Medio Oriente, raid israeliani in case e ospedali a Gaza e in Cisgiordania

Foto di hosny salah da Pixabay

MADRID. – Nuovo raid nella striscia di Gaza da parte dell’esercito israeliano, che stamattina ha bombardato una casa nel quartiere di Sabra, uccidendo almeno 20 persone, mentre in Cisgiordania tre soldati israeliani si sono travestiti da dottori e hanno fatto irruzione nell’ospedale di Ibn Sina, a Jenin, uccidendo tre feriti ricoverati.

Nel frattempo, l’Ufficio delle Nazioni Unite per il coordinamento degli affari umanitari (OCHA) segnala che, da dicembre, il 41% della Striscia di Gaza è stato sottoposto a evacuazione. “I palestinesi stanno mangiando erba e bevendo acqua non potabile”, riporta la CNN descrivendo una carestia che si avvia a diventare “su larga scala”.

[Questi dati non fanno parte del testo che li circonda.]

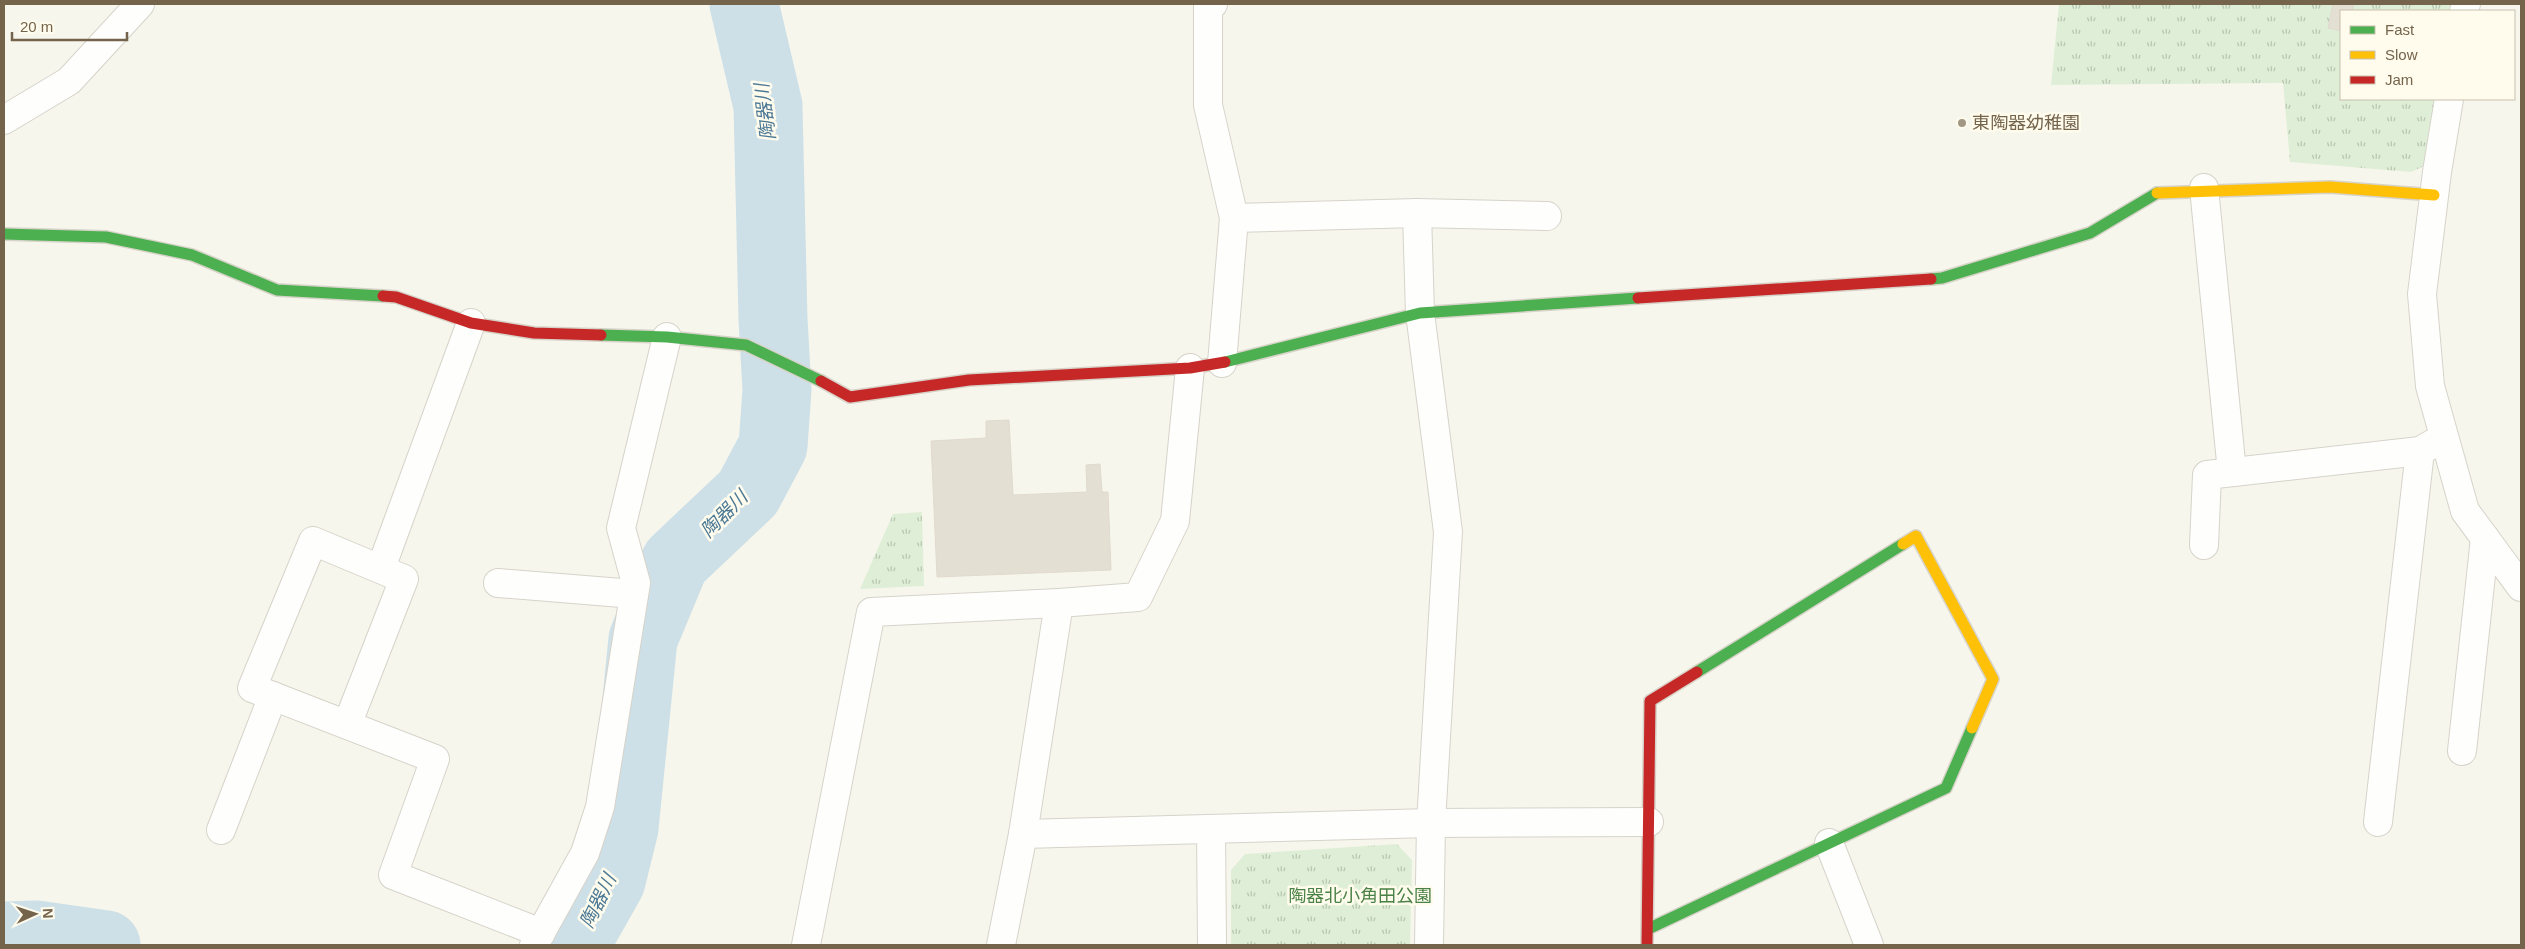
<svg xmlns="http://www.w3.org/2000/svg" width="2525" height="949" viewBox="0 0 2525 949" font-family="Arial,'Noto Sans JP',sans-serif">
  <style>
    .grass { fill: url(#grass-tufts) }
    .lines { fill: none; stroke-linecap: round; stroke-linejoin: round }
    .river { stroke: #cee0e7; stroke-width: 69 }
    .building { fill: #e4dfd3; stroke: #e0dace }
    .street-casing { stroke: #d6d3ca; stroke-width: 30 }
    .fast-casing { stroke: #d7d3c9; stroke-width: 14 }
    .slow-casing { stroke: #d7d3c9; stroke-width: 14 }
    .jam-casing { stroke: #d7d3c9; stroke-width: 14 }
    .street { stroke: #fefefc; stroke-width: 28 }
    .fast { stroke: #4caf50; stroke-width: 11 }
    .slow { stroke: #ffc107; stroke-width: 11 }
    .jam { stroke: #c62828; stroke-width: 11 }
    .poi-dot { fill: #a29784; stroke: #fffced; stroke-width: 2 }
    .labels { text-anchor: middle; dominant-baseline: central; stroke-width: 5; stroke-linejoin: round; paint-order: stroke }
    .poi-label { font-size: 18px; fill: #75644c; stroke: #fffced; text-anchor: start }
    .park-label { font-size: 18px; fill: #4a8146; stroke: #fffced }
    .water-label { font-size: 19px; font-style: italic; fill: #4c7996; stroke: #fffced }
  </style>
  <defs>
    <pattern id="grass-tufts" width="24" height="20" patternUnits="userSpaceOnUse" patternTransform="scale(1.25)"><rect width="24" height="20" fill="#dfefd7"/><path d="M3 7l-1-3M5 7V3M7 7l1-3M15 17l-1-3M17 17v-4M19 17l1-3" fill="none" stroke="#b9c5b1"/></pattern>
  </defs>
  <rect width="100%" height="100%" fill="#f7f6ec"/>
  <g class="grass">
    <path d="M 2059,4 L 2450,4 L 2449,11 L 2341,11 L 2341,99 L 2435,99 L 2424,166 L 2411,172 L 2290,162 L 2283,83 L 2051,85 Z"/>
    <path d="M 922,512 L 924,586 L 860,589 L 893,514 Z"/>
    <path d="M 1397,844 L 1412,860 L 1410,945 L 1231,945 L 1231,870 L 1245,854 Z"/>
  </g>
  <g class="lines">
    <g class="river">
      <path d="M 4,936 L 36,935 L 106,945"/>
      <path d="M 575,945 L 611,881 L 624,828 L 643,639 L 675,562 L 748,493 L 773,446 L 777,390 L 773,319 L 768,106 L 744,4"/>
    </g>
  </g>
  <g class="building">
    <path d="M 2333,4 L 2354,4 L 2352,11 L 2341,11 L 2341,31 L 2328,28 Z"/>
    <path d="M 1009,420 L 1013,495 L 1087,492 L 1086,465 L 1100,464 L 1102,492 L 1108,492 L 1111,570 L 937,577 L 931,441 L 986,438 L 986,421 Z"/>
  </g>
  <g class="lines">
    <defs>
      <g id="street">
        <path d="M 1213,4 L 1208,6 L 1208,105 L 1234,218 L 1222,363"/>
        <path d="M 2464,11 L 2466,4"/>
        <path d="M 2449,99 L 2437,172 L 2422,294 L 2430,386 L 2465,511 L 2521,587"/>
        <path d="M 4,120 L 69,81 L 140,4"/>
        <path d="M 2204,188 L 2232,472"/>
        <path d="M 1417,213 L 1420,313 L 1448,532 L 1431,823 L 1429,945"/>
        <path d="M 1234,218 L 1417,213 L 1547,216"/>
        <path d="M 2204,545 L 2207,475 L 2420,451 L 2434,443"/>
        <path d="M 381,568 L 471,323"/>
        <path d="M 498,583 L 634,594"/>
        <path d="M 347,725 L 404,579 L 313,541 L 252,688 L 435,759 L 393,875 L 541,933"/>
        <path d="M 2462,751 L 2485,538"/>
        <path d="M 2378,822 L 2420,451"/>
        <path d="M 1211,829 L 1212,945"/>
        <path d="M 221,830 L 273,696"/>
        <path d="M 1023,834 L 1431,823 L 1649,822"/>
        <path d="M 1829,843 L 1869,945"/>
        <path d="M 534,945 L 585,853 L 600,807 L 636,583 L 621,528 L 667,337"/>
        <path d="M 806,945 L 871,612 L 1059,603"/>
        <path d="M 1001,945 L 1023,834 L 1059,603 L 1138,597 L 1175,521 L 1190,368"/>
      </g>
      <g id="fast">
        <path d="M 4,234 L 106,237 L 192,255 L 277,290 L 383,296"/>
        <path d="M 1931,279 L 1942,278 L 2090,233 L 2157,193"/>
        <path d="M 601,335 L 667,337 L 746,345 L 821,381"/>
        <path d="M 1225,362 L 1420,313 L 1638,298"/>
        <path d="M 1697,672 L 1903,544"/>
        <path d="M 1648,929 L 1946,788 L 1972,728"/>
      </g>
      <g id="slow">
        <path d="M 2157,193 L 2330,187 L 2434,195"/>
        <path d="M 1903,544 L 1916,536 L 1993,679 L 1972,728"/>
      </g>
      <g id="jam">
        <path d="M 383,296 L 396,297 L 471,323 L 534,333 L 601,335"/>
        <path d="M 1638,298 L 1931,279"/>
        <path d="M 821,381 L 850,397 L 969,380 L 1190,368 L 1225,362"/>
        <path d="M 1647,945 L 1650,701 L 1697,672"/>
      </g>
    </defs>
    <use href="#street" class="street-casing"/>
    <use href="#fast" class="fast-casing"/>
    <use href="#slow" class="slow-casing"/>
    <use href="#jam" class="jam-casing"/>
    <use href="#street" class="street"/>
    <use href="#fast" class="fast"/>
    <use href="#slow" class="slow"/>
    <use href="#jam" class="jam"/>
  </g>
  <circle class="poi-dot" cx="1962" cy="123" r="5"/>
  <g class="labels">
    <g class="poi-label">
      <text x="1972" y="123">東陶器幼稚園</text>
    </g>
    <g class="park-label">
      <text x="1360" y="896">陶器北小角田公園</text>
    </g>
    <g class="water-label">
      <text transform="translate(765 112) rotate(-97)">陶器川</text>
      <text transform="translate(724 514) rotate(-45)">陶器川</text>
      <text transform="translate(598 901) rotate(-64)">陶器川</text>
    </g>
  </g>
  <rect width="2525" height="949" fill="none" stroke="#75644c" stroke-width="10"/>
  <rect x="2340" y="10" width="175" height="90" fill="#fffced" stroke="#c8bfad"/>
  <rect x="2350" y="26" width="25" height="8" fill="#4caf50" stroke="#c8bfad"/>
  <text x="2385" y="35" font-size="15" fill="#75644c">Fast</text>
  <rect x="2350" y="51" width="25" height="8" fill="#ffc107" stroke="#c8bfad"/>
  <text x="2385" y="60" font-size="15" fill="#75644c">Slow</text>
  <rect x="2350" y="76" width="25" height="8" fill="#c62828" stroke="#c8bfad"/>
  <text x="2385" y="85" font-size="15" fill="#75644c">Jam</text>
  <g transform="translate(35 914) rotate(87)" stroke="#fffced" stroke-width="4" paint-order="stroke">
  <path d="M0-4L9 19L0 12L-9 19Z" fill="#75644c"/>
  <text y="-8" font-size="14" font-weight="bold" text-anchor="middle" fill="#75644c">N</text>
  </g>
  <path d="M12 32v8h115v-8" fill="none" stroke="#75644c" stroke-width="2.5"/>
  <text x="20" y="32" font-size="15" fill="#75644c" stroke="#fffced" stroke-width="4" paint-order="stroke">20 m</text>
</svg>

La guerra a Gaza continua a essere attenzionata dai leader occidentali, con il segretario di stato Usa Antony Blinken che tornerà per la sesta volta in Israele sabato prossimo e il Regno Unito che, ha fatto sapere il ministro degli Esteri britannico David Cameron, sta valutando la possibilità di riconoscere uno Stato palestinese. 

Da Israele va avanti la linea dura: il ministro della Difesa, Yoav Gallant, ha affermato davanti ai membri della Commissione Affari esteri e Difesa della Knesset che “Dopo che la guerra sarà finita, Hamas non controllerà Gaza. Israele la controllerà militarmente, ma non in senso civile”. 

Mentre proseguono i negoziati per un rilascio degli ostaggi da parte di Hamas (sono ancora più di 100) e una tregua, aumentano le preoccupazioni per un allargamento del conflitto. Oggi il portavoce del Cremlino Dmitry Peskov ha invitato gli Usa ad astenersi da rappresaglie contro l’Iran. 

“Non accogliamo con favore alcuna azione che porti alla destabilizzazione della situazione nella regione e all’escalation della tensione, soprattutto sullo sfondo del potenziale di conflitto già eccessivo che osserviamo nella regione”, ha affermato. Il riferimento è all’attacco a un avamposto militare statunitense in Giordania, rivendicato dal gruppo filo-iraniano Resistenza islamica in Iraq ma a cui Teheran ha dichiarato la propria estraneità.